Work to be completed ▸ After reading the lines below, count those that contain "owner" and give the count alone.

(Collected data)
********************
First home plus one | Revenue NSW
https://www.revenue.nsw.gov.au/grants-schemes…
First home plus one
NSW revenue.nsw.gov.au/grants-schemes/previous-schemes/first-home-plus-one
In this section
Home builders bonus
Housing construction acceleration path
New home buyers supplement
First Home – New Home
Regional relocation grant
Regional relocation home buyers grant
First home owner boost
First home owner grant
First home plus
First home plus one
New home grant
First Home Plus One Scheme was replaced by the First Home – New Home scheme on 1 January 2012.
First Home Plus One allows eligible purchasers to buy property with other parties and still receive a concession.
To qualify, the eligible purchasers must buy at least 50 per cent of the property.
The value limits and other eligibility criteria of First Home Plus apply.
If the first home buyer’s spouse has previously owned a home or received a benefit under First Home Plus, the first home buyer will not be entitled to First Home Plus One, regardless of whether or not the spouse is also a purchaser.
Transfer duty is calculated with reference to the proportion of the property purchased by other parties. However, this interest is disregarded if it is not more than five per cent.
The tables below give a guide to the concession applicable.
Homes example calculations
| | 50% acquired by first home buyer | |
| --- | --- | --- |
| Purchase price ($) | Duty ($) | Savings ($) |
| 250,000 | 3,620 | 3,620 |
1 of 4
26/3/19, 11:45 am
********************
Exercise response ▸ 2